Una stella che a dire il vero mi sta un po’ stretta per quanto rappresentiamo a livello nazionale e internazionale. Joia essendo riconosciuto quale ristorante vegetariano migliore al mondo, anche a confronto di qualche realtà molto blasonata.
Una cucina la nostra coerente e sincera, preparata con ingredienti biologici che provengono da contadini amici. Trasformando in modo naturale e senza utilizzare additivi della chimica, purtroppo troppo presenti nella cucina contemporanea e che invito i preziosi colleghi ad abbandonare.
Una creatività unica la nostra che si distacca da molta omologazione presente in campo gastronomico.
Non da ultimo la nostra cucina è sostenuta da presupposti ambientali, etici, morali e verso la salute delle persone che da una sostanza tutta diversa al senso dei piatti e alla loro qualità, per nulla solo formale ma di sostanza.
D’altra parte la guida si basa su parametri soggettivi e non oggettivi come verrebbe da pensare e che sarebbe interessante indagare dal punto di vista storico.
Non occupandosi lei di etica e di cambiamento sociale, piuttosto di osservazione delle tendenze e del mantenimento di uno status a mio modo di vedere, a mia volta soggettivo, non necessariamente attuale.
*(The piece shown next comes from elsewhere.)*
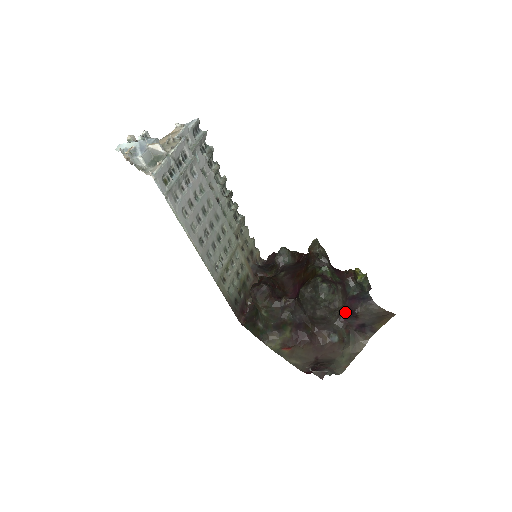
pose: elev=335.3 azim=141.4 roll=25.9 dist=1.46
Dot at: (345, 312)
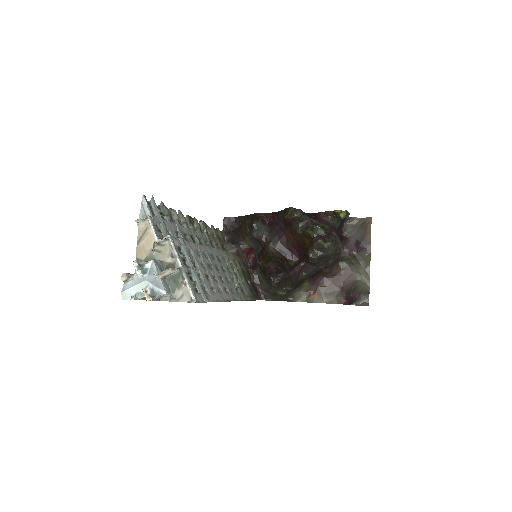
Dot at: occluded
Grandi complimenti e molto affetto ai cari colleghi premiati e anche a quelli “retrocessi”, l’impegno e il cuore profuso da ognuno per mantenere alto il senso del rito della buona tavola è immenso. Bravi tutti!
Per un malore intestinale sono stato ospite per un paio di giorni di un ospedale ticinese. Bella la relazione con medici e infermieri, sempre attenti ad ascoltare e a rispettare. Un lato virtuoso e al contempo impegnativo il loro. Solo qualche preoccupazione per alcuni giovani medici, loro invece molto rigidi nelle loro certezze, poco propensi alla gentilezza e all’ascolto.
La parte del cibo somministrato avrebbe la necessità di essere modernizzato, considerare dieta leggera prosciutto e formaggio non è esattamente corretto, nemmeno servire delle pere sciroppate che erano più zucchero che pere. Senza poi considerare il biologico, nemmeno lontanamente presente e la vitalità del cibo che sarebbe oltremodo indispensabile in quei luoghi. Un tema purtroppo troppo poco sfiorato, della serie tra il dire e il fare c’è di mezzo il mare.